Lying and Sony

Liar Liar. The movie may be hilarious (Carey’s best), but it also brings across a message. It may be scattered across Jim’s almost-orgasmic facial expressions and Krista Allen’s heaving chest, but it’s there. Lying is wrong. Nobody likes a liar. Some people seem to think lying is a professional sport; they go about it trying to set a world record.

“Yeah, I told my Mum I’d be home at 9. I’m not coming back.”
“Wow, a level 16!”
“I prefer the term ‘bullshit artist,’ sounds cooler.”

Earlier in the week Sony received an Emmy from the National Academy of Television Arts and Sciences for Sixaxis, their upcoming PS3 controller. Yes, an Emmy. Specifically, the Technology and Engineering Award. What does this have to do with lying, I hear you ask? Well, Sony thought they won the award. They even went to the trouble of having a press release made up, praising themselves for their efforts, when in fact they didn’t receive the Emmy at all. From the press release, “The overwhelming consumer demand and critical acclaim for PS3 is a testament of the platform’s strength and the industry’s desire for a true next-generation entertainment system,” - Jack Tretton, President and CEO of Sony Computer Entertainment America.

Let’s give some background on Sixaxis. Seeing as it nearly won an Emmy, it had to do something right. Sixaxis has wireless connectivity (done before - Wavebird, Xbox 360 controller), “motion-sensing technology that allows it to sense both rotational orientation and translational acceleration along all three-dimensional axes, providing a full six degrees of freedom” ie: tilt the controller and the onscreen character will tilt. Don’t get too excited though, technology like that has been around since the Game Boy Colour, which was released in 1998. To put that into perspective, Seinfeld aired its last episode on 1998. Yes, Sony is using technology when Seinfeld was still airing new episodes. Sixaxis also has a USB port, but they’re so common these days I wouldn’t be surprised to find my toaster has 3 of them.

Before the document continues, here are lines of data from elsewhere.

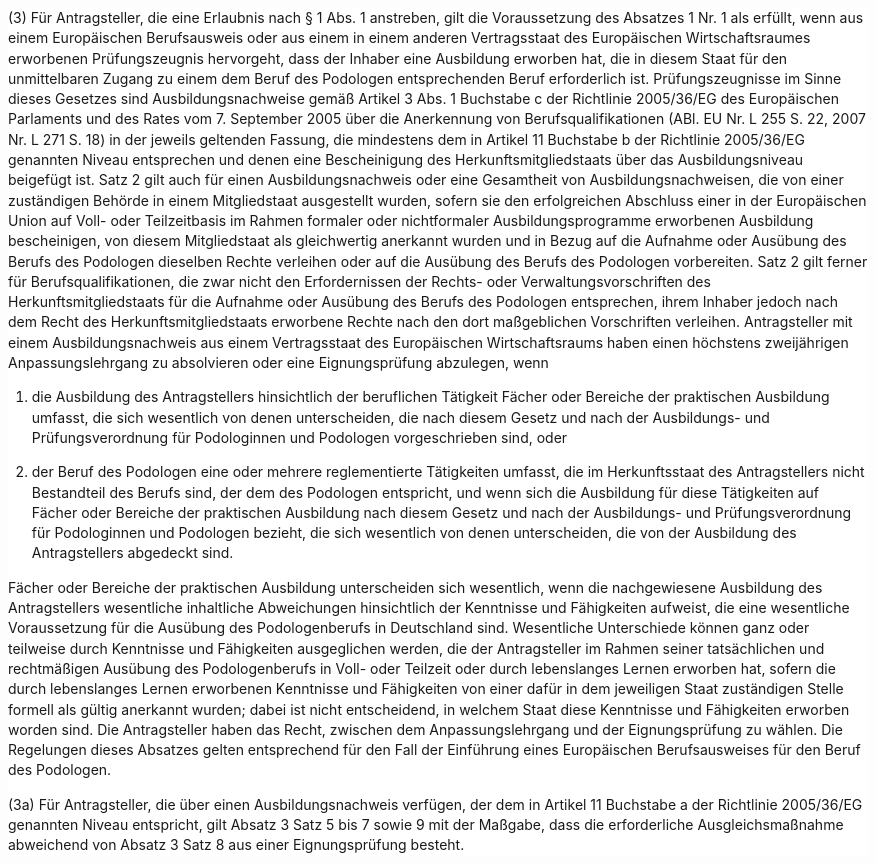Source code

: (3) Für Antragsteller, die eine Erlaubnis nach § 1 Abs. 1 anstreben, gilt die Voraussetzung des Absatzes 1 Nr. 1 als erfüllt, wenn aus einem Europäischen Berufsausweis oder aus einem in einem anderen Vertragsstaat des Europäischen Wirtschaftsraumes erworbenen Prüfungszeugnis hervorgeht, dass der Inhaber eine Ausbildung erworben hat, die in diesem Staat für den unmittelbaren Zugang zu einem dem Beruf des Podologen entsprechenden Beruf erforderlich ist. Prüfungszeugnisse im Sinne dieses Gesetzes sind Ausbildungsnachweise gemäß Artikel 3 Abs. 1 Buchstabe c der Richtlinie 2005/36/EG des Europäischen Parlaments und des Rates vom 7. September 2005 über die Anerkennung von Berufsqualifikationen (ABl. EU Nr. L 255 S. 22, 2007 Nr. L 271 S. 18) in der jeweils geltenden Fassung, die mindestens dem in Artikel 11 Buchstabe b der Richtlinie 2005/36/EG genannten Niveau entsprechen und denen eine Bescheinigung des Herkunftsmitgliedstaats über das Ausbildungsniveau beigefügt ist. Satz 2 gilt auch für einen Ausbildungsnachweis oder eine Gesamtheit von Ausbildungsnachweisen, die von einer zuständigen Behörde in einem Mitgliedstaat ausgestellt wurden, sofern sie den erfolgreichen Abschluss einer in der Europäischen Union auf Voll- oder Teilzeitbasis im Rahmen formaler oder nichtformaler Ausbildungsprogramme erworbenen Ausbildung bescheinigen, von diesem Mitgliedstaat als gleichwertig anerkannt wurden und in Bezug auf die Aufnahme oder Ausübung des Berufs des Podologen dieselben Rechte verleihen oder auf die Ausübung des Berufs des Podologen vorbereiten. Satz 2 gilt ferner für Berufsqualifikationen, die zwar nicht den Erfordernissen der Rechts- oder Verwaltungsvorschriften des Herkunftsmitgliedstaats für die Aufnahme oder Ausübung des Berufs des Podologen entsprechen, ihrem Inhaber jedoch nach dem Recht des Herkunftsmitgliedstaats erworbene Rechte nach den dort maßgeblichen Vorschriften verleihen. Antragsteller mit einem Ausbildungsnachweis aus einem Vertragsstaat des Europäischen Wirtschaftsraums haben einen höchstens zweijährigen Anpassungslehrgang zu absolvieren oder eine Eignungsprüfung abzulegen, wenn

1. die Ausbildung des Antragstellers hinsichtlich der beruflichen Tätigkeit Fächer oder Bereiche der praktischen Ausbildung umfasst, die sich wesentlich von denen unterscheiden, die nach diesem Gesetz und nach der Ausbildungs- und Prüfungsverordnung für Podologinnen und Podologen vorgeschrieben sind, oder

2. der Beruf des Podologen eine oder mehrere reglementierte Tätigkeiten umfasst, die im Herkunftsstaat des Antragstellers nicht Bestandteil des Berufs sind, der dem des Podologen entspricht, und wenn sich die Ausbildung für diese Tätigkeiten auf Fächer oder Bereiche der praktischen Ausbildung nach diesem Gesetz und nach der Ausbildungs- und Prüfungsverordnung für Podologinnen und Podologen bezieht, die sich wesentlich von denen unterscheiden, die von der Ausbildung des Antragstellers abgedeckt sind.

Fächer oder Bereiche der praktischen Ausbildung unterscheiden sich wesentlich, wenn die nachgewiesene Ausbildung des Antragstellers wesentliche inhaltliche Abweichungen hinsichtlich der Kenntnisse und Fähigkeiten aufweist, die eine wesentliche Voraussetzung für die Ausübung des Podologenberufs in Deutschland sind. Wesentliche Unterschiede können ganz oder teilweise durch Kenntnisse und Fähigkeiten ausgeglichen werden, die der Antragsteller im Rahmen seiner tatsächlichen und rechtmäßigen Ausübung des Podologenberufs in Voll- oder Teilzeit oder durch lebenslanges Lernen erworben hat, sofern die durch lebenslanges Lernen erworbenen Kenntnisse und Fähigkeiten von einer dafür in dem jeweiligen Staat zuständigen Stelle formell als gültig anerkannt wurden; dabei ist nicht entscheidend, in welchem Staat diese Kenntnisse und Fähigkeiten erworben worden sind. Die Antragsteller haben das Recht, zwischen dem Anpassungslehrgang und der Eignungsprüfung zu wählen. Die Regelungen dieses Absatzes gelten entsprechend für den Fall der Einführung eines Europäischen Berufsausweises für den Beruf des Podologen.

(3a) Für Antragsteller, die über einen Ausbildungsnachweis verfügen, der dem in Artikel 11 Buchstabe a der Richtlinie 2005/36/EG genannten Niveau entspricht, gilt Absatz 3 Satz 5 bis 7 sowie 9 mit der Maßgabe, dass die erforderliche Ausgleichsmaßnahme abweichend von Absatz 3 Satz 8 aus einer Eignungsprüfung besteht.
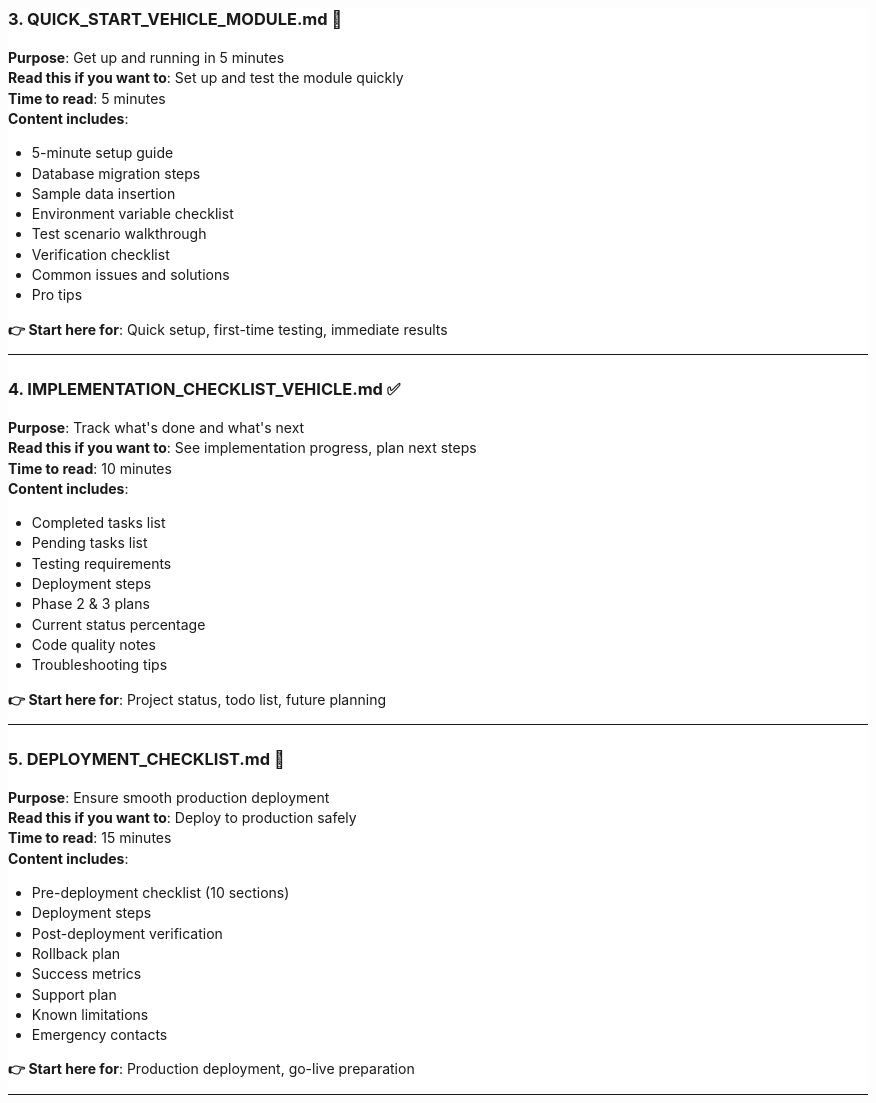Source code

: ### 3. **QUICK_START_VEHICLE_MODULE.md** 🚀
**Purpose**: Get up and running in 5 minutes  
**Read this if you want to**: Set up and test the module quickly  
**Time to read**: 5 minutes  
**Content includes**:
- 5-minute setup guide
- Database migration steps
- Sample data insertion
- Environment variable checklist
- Test scenario walkthrough
- Verification checklist
- Common issues and solutions
- Pro tips

**👉 Start here for**: Quick setup, first-time testing, immediate results

---

### 4. **IMPLEMENTATION_CHECKLIST_VEHICLE.md** ✅
**Purpose**: Track what's done and what's next  
**Read this if you want to**: See implementation progress, plan next steps  
**Time to read**: 10 minutes  
**Content includes**:
- Completed tasks list
- Pending tasks list
- Testing requirements
- Deployment steps
- Phase 2 & 3 plans
- Current status percentage
- Code quality notes
- Troubleshooting tips

**👉 Start here for**: Project status, todo list, future planning

---

### 5. **DEPLOYMENT_CHECKLIST.md** 🚢
**Purpose**: Ensure smooth production deployment  
**Read this if you want to**: Deploy to production safely  
**Time to read**: 15 minutes  
**Content includes**:
- Pre-deployment checklist (10 sections)
- Deployment steps
- Post-deployment verification
- Rollback plan
- Success metrics
- Support plan
- Known limitations
- Emergency contacts

**👉 Start here for**: Production deployment, go-live preparation

---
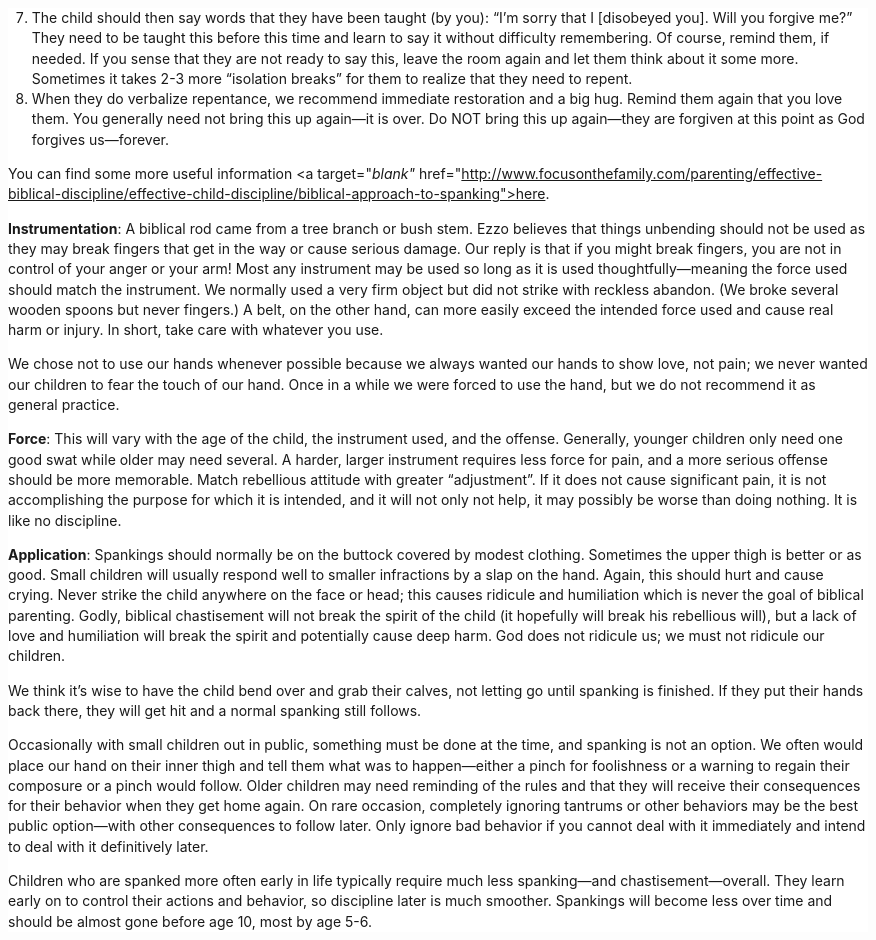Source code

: 7. The child should then say words that they have been taught (by you): “I’m sorry that I [disobeyed you]. Will you forgive me?” They need to be taught this before this time and learn to say it without difficulty remembering. Of course, remind them, if needed. If you sense that they are not ready to say this, leave the room again and let them think about it some more. Sometimes it takes 2-3 more “isolation breaks” for them to realize that they need to repent.
8. When they do verbalize repentance, we recommend immediate restoration and a big hug. Remind them again that you love them. You generally need not bring this up again—it is over. Do NOT bring this up again—they are forgiven at this point as God forgives us—forever.

You can find some more useful information <a target="_blank"_ href="http://www.focusonthefamily.com/parenting/effective-biblical-discipline/effective-child-discipline/biblical-approach-to-spanking">here</a>.

**Instrumentation**: A biblical rod came from a tree branch or bush stem. Ezzo believes that things unbending should not be used as they may break fingers that get in the way or cause serious damage. Our reply is that if you might break fingers, you are not in control of your anger or your arm! Most any instrument may be used so long as it is used thoughtfully—meaning the force used should match the instrument. We normally used a very firm object but did not strike with reckless abandon. (We broke several wooden spoons but never fingers.) A belt, on the other hand, can more easily exceed the intended force used and cause real harm or injury. In short, take care with whatever you use.

We chose not to use our hands whenever possible because we always wanted our hands to show love, not pain; we never wanted our children to fear the touch of our hand. Once in a while we were forced to use the hand, but we do not recommend it as general practice.

**Force**: This will vary with the age of the child, the instrument used, and the offense. Generally, younger children only need one good swat while older may need several. A harder, larger instrument requires less force for pain, and a more serious offense should be more memorable. Match rebellious attitude with greater “adjustment”. If it does not cause significant pain, it is not accomplishing the purpose for which it is intended, and it will not only not help, it may possibly be worse than doing nothing. It is like no discipline.

**Application**: Spankings should normally be on the buttock covered by modest clothing. Sometimes the upper thigh is better or as good. Small children will usually respond well to smaller infractions by a slap on the hand. Again, this should hurt and cause crying. Never strike the child anywhere on the face or head; this causes ridicule and humiliation which is never the goal of biblical parenting. Godly, biblical chastisement will not break the spirit of the child (it hopefully will break his rebellious will), but a lack of love and humiliation will break the spirit and potentially cause deep harm. God does not ridicule us; we must not ridicule our children.

We think it’s wise to have the child bend over and grab their calves, not letting go until spanking is finished. If they put their hands back there, they will get hit and a normal spanking still follows.

Occasionally with small children out in public, something must be done at the time, and spanking is not an option. We often would place our hand on their inner thigh and tell them what was to happen—either a pinch for foolishness or a warning to regain their composure or a pinch would follow. Older children may need reminding of the rules and that they will receive their consequences for their behavior when they get home again. On rare occasion, completely ignoring tantrums or other behaviors may be the best public option—with other consequences to follow later. Only ignore bad behavior if you cannot deal with it immediately and intend to deal with it definitively later.

Children who are spanked more often early in life typically require much less spanking—and chastisement—overall. They learn early on to control their actions and behavior, so discipline later is much smoother. Spankings will become less over time and should be almost gone before age 10, most by age 5-6.
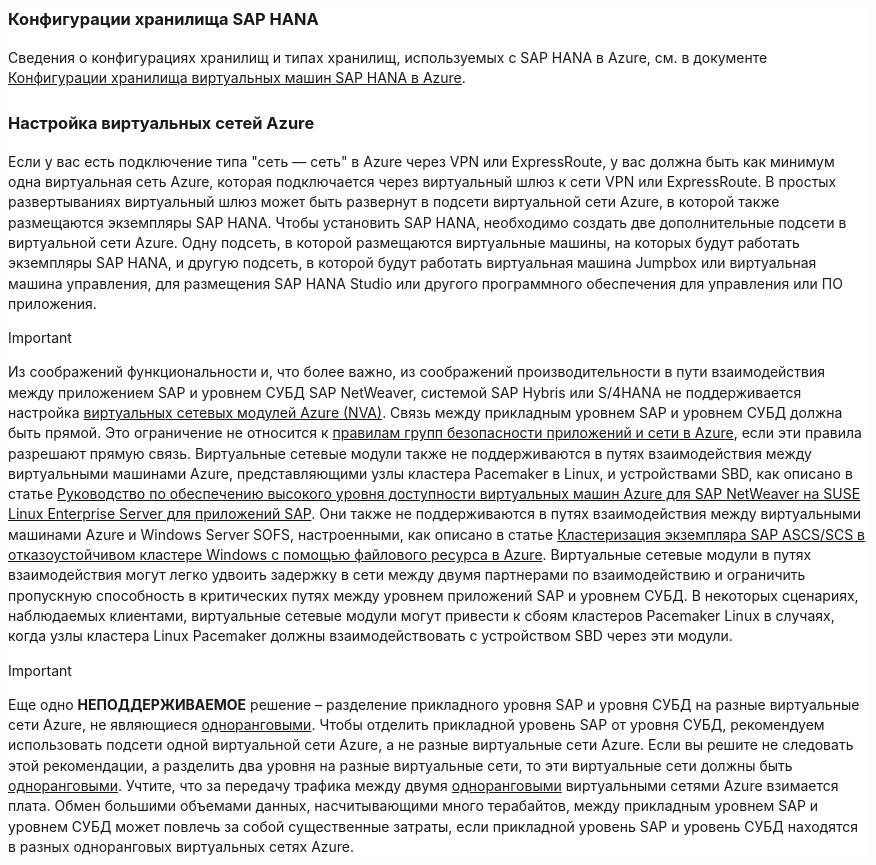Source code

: 
### <a name="storage-configuration-for-sap-hana"></a>Конфигурации хранилища SAP HANA
Сведения о конфигурациях хранилищ и типах хранилищ, используемых с SAP HANA в Azure, см. в документе [Конфигурации хранилища виртуальных машин SAP HANA в Azure](./hana-vm-operations-storage.md).


### <a name="set-up-azure-virtual-networks"></a>Настройка виртуальных сетей Azure
Если у вас есть подключение типа "сеть — сеть" в Azure через VPN или ExpressRoute, у вас должна быть как минимум одна виртуальная сеть Azure, которая подключается через виртуальный шлюз к сети VPN или ExpressRoute. В простых развертываниях виртуальный шлюз может быть развернут в подсети виртуальной сети Azure, в которой также размещаются экземпляры SAP HANA. Чтобы установить SAP HANA, необходимо создать две дополнительные подсети в виртуальной сети Azure. Одну подсеть, в которой размещаются виртуальные машины, на которых будут работать экземпляры SAP HANA, и другую подсеть, в которой будут работать виртуальная машина Jumpbox или виртуальная машина управления, для размещения SAP HANA Studio или другого программного обеспечения для управления или ПО приложения.

> [!IMPORTANT]
> Из соображений функциональности и, что более важно, из соображений производительности в пути взаимодействия между приложением SAP и уровнем СУБД SAP NetWeaver, системой SAP Hybris или S/4HANA не поддерживается настройка [виртуальных сетевых модулей Azure (NVA)](https://azure.microsoft.com/solutions/network-appliances/). Связь между прикладным уровнем SAP и уровнем СУБД должна быть прямой. Это ограничение не относится к [правилам групп безопасности приложений и сети в Azure](../../../virtual-network/security-overview.md), если эти правила разрешают прямую связь. Виртуальные сетевые модули также не поддерживаются в путях взаимодействия между виртуальными машинами Azure, представляющими узлы кластера Pacemaker в Linux, и устройствами SBD, как описано в статье [Руководство по обеспечению высокого уровня доступности виртуальных машин Azure для SAP NetWeaver на SUSE Linux Enterprise Server для приложений SAP](./high-availability-guide-suse.md). Они также не поддерживаются в путях взаимодействия между виртуальными машинами Azure и Windows Server SOFS, настроенными, как описано в статье [Кластеризация экземпляра SAP ASCS/SCS в отказоустойчивом кластере Windows с помощью файлового ресурса в Azure](./sap-high-availability-guide-wsfc-file-share.md). Виртуальные сетевые модули в путях взаимодействия могут легко удвоить задержку в сети между двумя партнерами по взаимодействию и ограничить пропускную способность в критических путях между уровнем приложений SAP и уровнем СУБД. В некоторых сценариях, наблюдаемых клиентами, виртуальные сетевые модули могут привести к сбоям кластеров Pacemaker Linux в случаях, когда узлы кластера Linux Pacemaker должны взаимодействовать с устройством SBD через эти модули.  
> 

> [!IMPORTANT]
> Еще одно **НЕПОДДЕРЖИВАЕМОЕ** решение – разделение прикладного уровня SAP и уровня СУБД на разные виртуальные сети Azure, не являющиеся [одноранговыми](../../../virtual-network/virtual-network-peering-overview.md). Чтобы отделить прикладной уровень SAP от уровня СУБД, рекомендуем использовать подсети одной виртуальной сети Azure, а не разные виртуальные сети Azure. Если вы решите не следовать этой рекомендации, а разделить два уровня на разные виртуальные сети, то эти виртуальные сети должны быть [одноранговыми](../../../virtual-network/virtual-network-peering-overview.md). Учтите, что за передачу трафика между двумя [одноранговыми](../../../virtual-network/virtual-network-peering-overview.md) виртуальными сетями Azure взимается плата. Обмен большими объемами данных, насчитывающими много терабайтов, между прикладным уровнем SAP и уровнем СУБД может повлечь за собой существенные затраты, если прикладной уровень SAP и уровень СУБД находятся в разных одноранговых виртуальных сетях Azure.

Let’s get to that Emmy. Amidst all this chaos, something had to win the Technology and Engineering Award. Nintendo and Sony ended up sharing the award, for Nintendo’s D-Pad and Sony’s DualShock controller, respectively. The category? “For the development of the generation of controllers that followed the classic joysticks.” Seeing as Nintendo created the modern day controller (analogue joystick, rumble), I don’t see how DualShock should deserve the award; every feature has been present on a previous controller.

Back to my earlier point about lying. Did Sony lie? Well, that’s debatable. A clever marketing ploy or were they simply misinformed? I don’t see how the National Academy of Television Arts and Sciences could get something like this wrong, you don’t see Katherine Hepburn nominated for any awards do you? No. And why? Because she’s dead.

Time to get hypothetical. After the crying shame that was the PS3 ‘Boomerang’ controller at E3 2005, Sony had been pushed back. Relegated, if you will. A new control scheme was announced. A revolutionary, next-generation controller. Nintendo’s Wii remote took the gaming world by storm.

Sony didn’t like this. Just like a pimp won’t have his hookers screwing who they please, Sony weren’t content with having the majority of the gaming community (who, to be fair, they basically owned) fawning over Nintendo’s new product. I’m not going into whether Sony adding the motion tilting to Sixaxis was due to the Wii-mote, but you can’t deny the similarities are there.

Give us your opinions on Sony’s controller, and whether you think the Emmy bungle was a selling point or slip-up, below. I’m off to watch a Krista Allen movie.